→ WHAT THE TASK ASKS: The data shown below should all be retyped exactly.

** DATA SUPPLIED follows **

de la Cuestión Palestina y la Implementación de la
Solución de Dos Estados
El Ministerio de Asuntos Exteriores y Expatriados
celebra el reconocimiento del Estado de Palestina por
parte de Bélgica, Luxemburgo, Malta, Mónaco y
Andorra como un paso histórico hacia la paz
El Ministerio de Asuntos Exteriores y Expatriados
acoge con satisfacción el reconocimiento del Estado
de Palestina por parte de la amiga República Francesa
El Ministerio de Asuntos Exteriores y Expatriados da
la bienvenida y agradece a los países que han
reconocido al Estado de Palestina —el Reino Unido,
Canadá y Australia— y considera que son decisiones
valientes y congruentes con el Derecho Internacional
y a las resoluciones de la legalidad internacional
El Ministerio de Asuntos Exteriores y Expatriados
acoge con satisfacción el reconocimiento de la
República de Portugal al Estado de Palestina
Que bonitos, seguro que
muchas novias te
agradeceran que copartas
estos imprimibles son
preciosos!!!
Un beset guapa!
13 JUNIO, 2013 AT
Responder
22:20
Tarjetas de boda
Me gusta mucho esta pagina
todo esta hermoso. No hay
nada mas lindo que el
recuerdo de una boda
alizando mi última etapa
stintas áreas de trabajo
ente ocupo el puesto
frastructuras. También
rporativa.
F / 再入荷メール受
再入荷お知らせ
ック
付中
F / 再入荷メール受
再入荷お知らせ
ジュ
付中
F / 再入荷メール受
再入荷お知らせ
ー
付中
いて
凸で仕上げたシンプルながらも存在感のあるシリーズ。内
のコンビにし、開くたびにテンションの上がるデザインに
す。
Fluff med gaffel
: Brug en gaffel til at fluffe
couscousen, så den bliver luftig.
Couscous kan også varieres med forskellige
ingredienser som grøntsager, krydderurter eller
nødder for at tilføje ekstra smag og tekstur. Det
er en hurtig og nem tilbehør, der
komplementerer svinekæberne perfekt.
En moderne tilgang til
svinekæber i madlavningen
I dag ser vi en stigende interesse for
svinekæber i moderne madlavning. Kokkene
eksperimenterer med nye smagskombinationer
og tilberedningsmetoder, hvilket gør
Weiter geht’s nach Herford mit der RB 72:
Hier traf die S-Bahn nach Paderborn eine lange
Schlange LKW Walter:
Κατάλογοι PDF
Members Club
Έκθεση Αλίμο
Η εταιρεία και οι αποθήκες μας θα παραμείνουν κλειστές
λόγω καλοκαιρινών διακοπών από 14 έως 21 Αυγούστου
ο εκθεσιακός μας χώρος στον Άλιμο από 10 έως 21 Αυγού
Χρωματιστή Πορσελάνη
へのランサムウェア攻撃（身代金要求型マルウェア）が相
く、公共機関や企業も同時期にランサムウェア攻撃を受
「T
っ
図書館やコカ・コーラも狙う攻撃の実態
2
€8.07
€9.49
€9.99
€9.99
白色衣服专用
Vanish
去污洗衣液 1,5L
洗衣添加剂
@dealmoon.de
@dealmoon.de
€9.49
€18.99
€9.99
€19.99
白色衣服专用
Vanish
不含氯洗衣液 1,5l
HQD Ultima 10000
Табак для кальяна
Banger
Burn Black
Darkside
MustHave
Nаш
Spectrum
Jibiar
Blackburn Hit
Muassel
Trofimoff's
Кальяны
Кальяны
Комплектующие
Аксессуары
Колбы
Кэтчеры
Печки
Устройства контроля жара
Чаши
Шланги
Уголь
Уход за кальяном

** End of DATA SUPPLIED **

→ RESULT FOR THIS TASK:
de la Cuestión Palestina y la Implementación de la
Solución de Dos Estados
El Ministerio de Asuntos Exteriores y Expatriados
celebra el reconocimiento del Estado de Palestina por
parte de Bélgica, Luxemburgo, Malta, Mónaco y
Andorra como un paso histórico hacia la paz
El Ministerio de Asuntos Exteriores y Expatriados
acoge con satisfacción el reconocimiento del Estado
de Palestina por parte de la amiga República Francesa
El Ministerio de Asuntos Exteriores y Expatriados da
la bienvenida y agradece a los países que han
reconocido al Estado de Palestina —el Reino Unido,
Canadá y Australia— y considera que son decisiones
valientes y congruentes con el Derecho Internacional
y a las resoluciones de la legalidad internacional
El Ministerio de Asuntos Exteriores y Expatriados
acoge con satisfacción el reconocimiento de la
República de Portugal al Estado de Palestina
Que bonitos, seguro que
muchas novias te
agradeceran que copartas
estos imprimibles son
preciosos!!!
Un beset guapa!
13 JUNIO, 2013 AT
Responder
22:20
Tarjetas de boda
Me gusta mucho esta pagina
todo esta hermoso. No hay
nada mas lindo que el
recuerdo de una boda
alizando mi última etapa
stintas áreas de trabajo
ente ocupo el puesto
frastructuras. También
rporativa.
F / 再入荷メール受
再入荷お知らせ
ック
付中
F / 再入荷メール受
再入荷お知らせ
ジュ
付中
F / 再入荷メール受
再入荷お知らせ
ー
付中
いて
凸で仕上げたシンプルながらも存在感のあるシリーズ。内
のコンビにし、開くたびにテンションの上がるデザインに
す。
Fluff med gaffel
: Brug en gaffel til at fluffe
couscousen, så den bliver luftig.
Couscous kan også varieres med forskellige
ingredienser som grøntsager, krydderurter eller
nødder for at tilføje ekstra smag og tekstur. Det
er en hurtig og nem tilbehør, der
komplementerer svinekæberne perfekt.
En moderne tilgang til
svinekæber i madlavningen
I dag ser vi en stigende interesse for
svinekæber i moderne madlavning. Kokkene
eksperimenterer med nye smagskombinationer
og tilberedningsmetoder, hvilket gør
Weiter geht’s nach Herford mit der RB 72:
Hier traf die S-Bahn nach Paderborn eine lange
Schlange LKW Walter:
Κατάλογοι PDF
Members Club
Έκθεση Αλίμο
Η εταιρεία και οι αποθήκες μας θα παραμείνουν κλειστές
λόγω καλοκαιρινών διακοπών από 14 έως 21 Αυγούστου
ο εκθεσιακός μας χώρος στον Άλιμο από 10 έως 21 Αυγού
Χρωματιστή Πορσελάνη
へのランサムウェア攻撃（身代金要求型マルウェア）が相
く、公共機関や企業も同時期にランサムウェア攻撃を受
「T
っ
図書館やコカ・コーラも狙う攻撃の実態
2
€8.07
€9.49
€9.99
€9.99
白色衣服专用
Vanish
去污洗衣液 1,5L
洗衣添加剂
@dealmoon.de
@dealmoon.de
€9.49
€18.99
€9.99
€19.99
白色衣服专用
Vanish
不含氯洗衣液 1,5l
HQD Ultima 10000
Табак для кальяна
Banger
Burn Black
Darkside
MustHave
Nаш
Spectrum
Jibiar
Blackburn Hit
Muassel
Trofimoff's
Кальяны
Кальяны
Комплектующие
Аксессуары
Колбы
Кэтчеры
Печки
Устройства контроля жара
Чаши
Шланги
Уголь
Уход за кальяном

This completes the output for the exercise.